### Passage provided

Momentum

PHYSICS • Form 4 • Chapter 2: Force and Motion I

Momentum

Momentum is a vector quantity that describes the “quantity of motion” of an object. It depends on mass and velocity, and its direction matches the object’s velocity. Objects with larger mass or higher velocity have greater momentum, making them harder to stop.

Learning Objectives

  • Define momentum as a vector quantity.
  • Calculate momentum using the formula \(p = mv\).
  • Apply the principle of conservation of momentum in collisions and explosions.
  • Relate momentum to real-life applications (e.g., fire hoses, rocket launches).

Momentum in Action

See how mass and velocity affect momentum, and how total momentum is conserved in collisions and explosions.

Heavy Lorry vs Light Car

A lorry has much greater momentum than a car at similar speed because of its larger mass.

Lorry 20,000 kg, 22 m s⁻¹ p = 440,000 kg m s⁻¹ Car 2,000 kg, 30 m s⁻¹ p = 60,000 kg m s⁻¹

Conservation in Collisions & Explosions

Total momentum before = total momentum after (no external force).

Collision m₁ m₂ m₁u₁ + m₂u₂ = m₁v₁ + m₂v₂ Rocket Launch gas ↓ rocket ↑ Total momentum conserved

Short Explanation

What is Momentum?

Momentum is a vector quantity that describes the “quantity of motion” of an object. Its direction matches the object’s velocity.

Formula & SI Unit

Momentum is calculated using \(p = mv\), where \(m\) is mass (kg) and \(v\) is velocity (m s\(^{-1}\)). The SI unit is \(\text{kg m s}^{-1}\).

Conservation of Momentum

Total momentum before a collision or explosion equals total momentum after, provided no external force acts: \(m_1u_1 + m_2u_2 = m_1v_1 + m_2v_2\).

Real-Life Applications

Firemen hold hoses tightly to balance the water’s forward momentum (reaction force). In rocket launches, hot gases expelled downward propel the rocket upward, conserving total momentum.

### Provided data
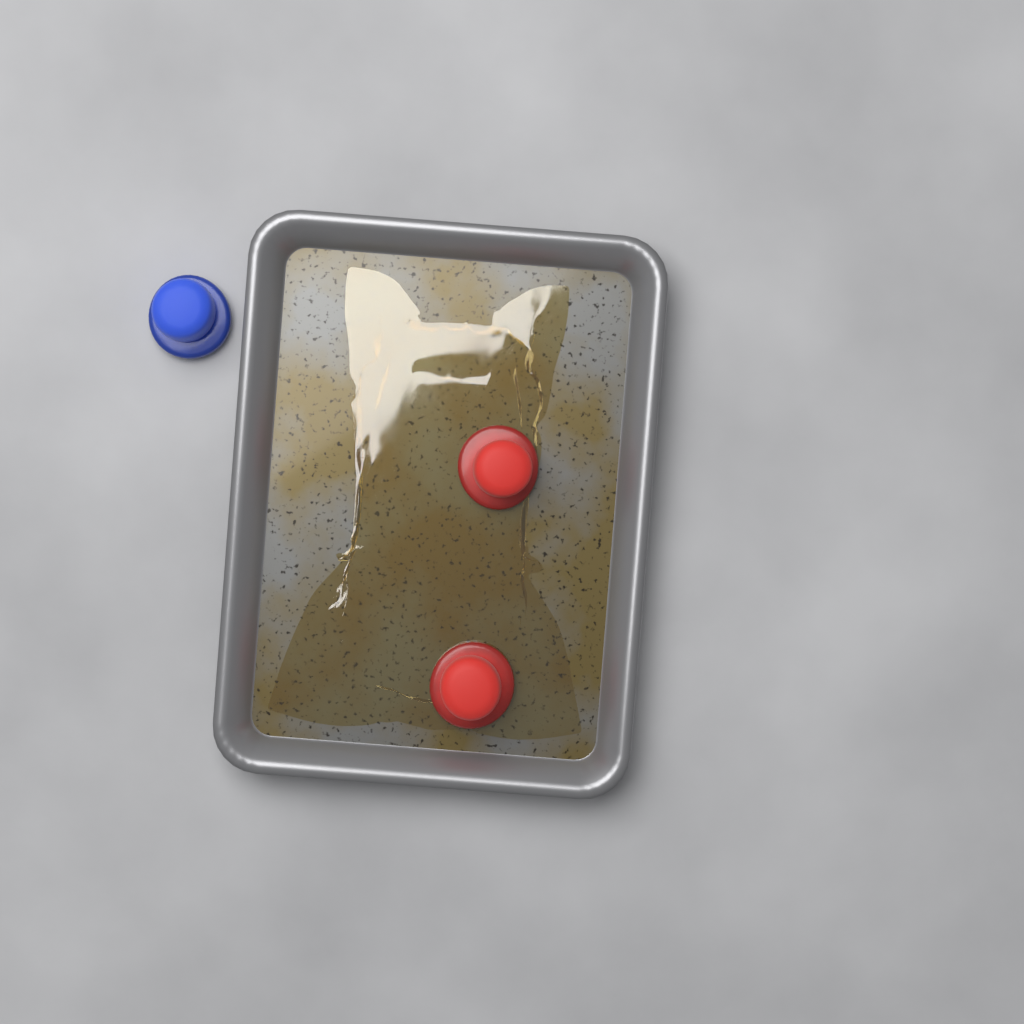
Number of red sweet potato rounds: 2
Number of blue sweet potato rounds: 1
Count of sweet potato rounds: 3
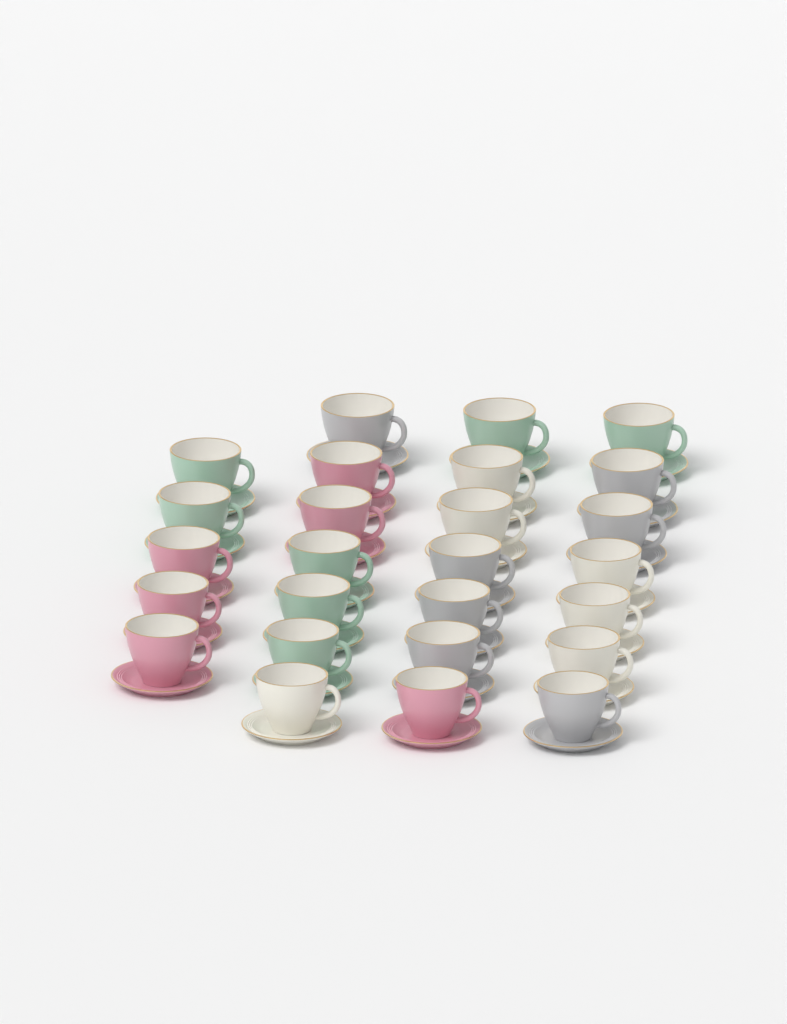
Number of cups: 26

### What this exercise asks
1. From the momentum page, quote the stretch from "Short Explanation" through "object. Its direction matches the object’s velocity.".
2. Please turn the paragraph of the momentum page that begins "Firemen hold hoses tightly" into a short bulleted list that keeps its main facts.

### Answers below
1.
Short Explanation

What is Momentum?

Momentum is a vector quantity that describes the “quantity of motion” of an object. Its direction matches the object’s velocity.

2.
- Firemen hold hoses tightly to balance the water's forward momentum (reaction force).
- In rocket launches, hot gases are expelled downward and propel the rocket upward.
- Total momentum is conserved.